▶ [Written exercise]: Copy out, word for word, everything in the material below from the line containing "family: Phyllanthaceae" down to the last line of the material.

● ● ● ● ● ● ●

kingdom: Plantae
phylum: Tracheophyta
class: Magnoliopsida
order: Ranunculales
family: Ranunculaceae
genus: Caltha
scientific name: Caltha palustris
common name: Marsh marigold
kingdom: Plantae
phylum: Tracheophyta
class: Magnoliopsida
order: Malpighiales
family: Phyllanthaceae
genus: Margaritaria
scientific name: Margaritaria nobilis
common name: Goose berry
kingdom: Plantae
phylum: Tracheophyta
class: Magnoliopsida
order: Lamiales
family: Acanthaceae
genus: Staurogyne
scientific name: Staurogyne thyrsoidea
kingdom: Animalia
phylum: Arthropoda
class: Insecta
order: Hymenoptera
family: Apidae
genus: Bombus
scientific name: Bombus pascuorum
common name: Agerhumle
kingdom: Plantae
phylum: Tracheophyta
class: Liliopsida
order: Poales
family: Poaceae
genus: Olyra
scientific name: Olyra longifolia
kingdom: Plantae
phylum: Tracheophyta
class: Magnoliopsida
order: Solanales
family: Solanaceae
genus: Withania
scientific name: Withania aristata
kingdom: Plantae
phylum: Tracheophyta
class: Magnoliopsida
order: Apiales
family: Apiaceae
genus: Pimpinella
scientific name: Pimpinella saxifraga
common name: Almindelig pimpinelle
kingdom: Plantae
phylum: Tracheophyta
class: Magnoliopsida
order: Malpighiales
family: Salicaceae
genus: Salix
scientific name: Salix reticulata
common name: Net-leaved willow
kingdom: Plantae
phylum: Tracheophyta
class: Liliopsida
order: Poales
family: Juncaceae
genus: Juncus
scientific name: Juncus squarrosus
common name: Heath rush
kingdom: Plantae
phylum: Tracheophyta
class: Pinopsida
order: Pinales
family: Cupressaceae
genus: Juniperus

● ● ● ● ● ● ●

▶ [Result of this exercise]:
family: Phyllanthaceae
genus: Margaritaria
scientific name: Margaritaria nobilis
common name: Goose berry
kingdom: Plantae
phylum: Tracheophyta
class: Magnoliopsida
order: Lamiales
family: Acanthaceae
genus: Staurogyne
scientific name: Staurogyne thyrsoidea
kingdom: Animalia
phylum: Arthropoda
class: Insecta
order: Hymenoptera
family: Apidae
genus: Bombus
scientific name: Bombus pascuorum
common name: Agerhumle
kingdom: Plantae
phylum: Tracheophyta
class: Liliopsida
order: Poales
family: Poaceae
genus: Olyra
scientific name: Olyra longifolia
kingdom: Plantae
phylum: Tracheophyta
class: Magnoliopsida
order: Solanales
family: Solanaceae
genus: Withania
scientific name: Withania aristata
kingdom: Plantae
phylum: Tracheophyta
class: Magnoliopsida
order: Apiales
family: Apiaceae
genus: Pimpinella
scientific name: Pimpinella saxifraga
common name: Almindelig pimpinelle
kingdom: Plantae
phylum: Tracheophyta
class: Magnoliopsida
order: Malpighiales
family: Salicaceae
genus: Salix
scientific name: Salix reticulata
common name: Net-leaved willow
kingdom: Plantae
phylum: Tracheophyta
class: Liliopsida
order: Poales
family: Juncaceae
genus: Juncus
scientific name: Juncus squarrosus
common name: Heath rush
kingdom: Plantae
phylum: Tracheophyta
class: Pinopsida
order: Pinales
family: Cupressaceae
genus: Juniperus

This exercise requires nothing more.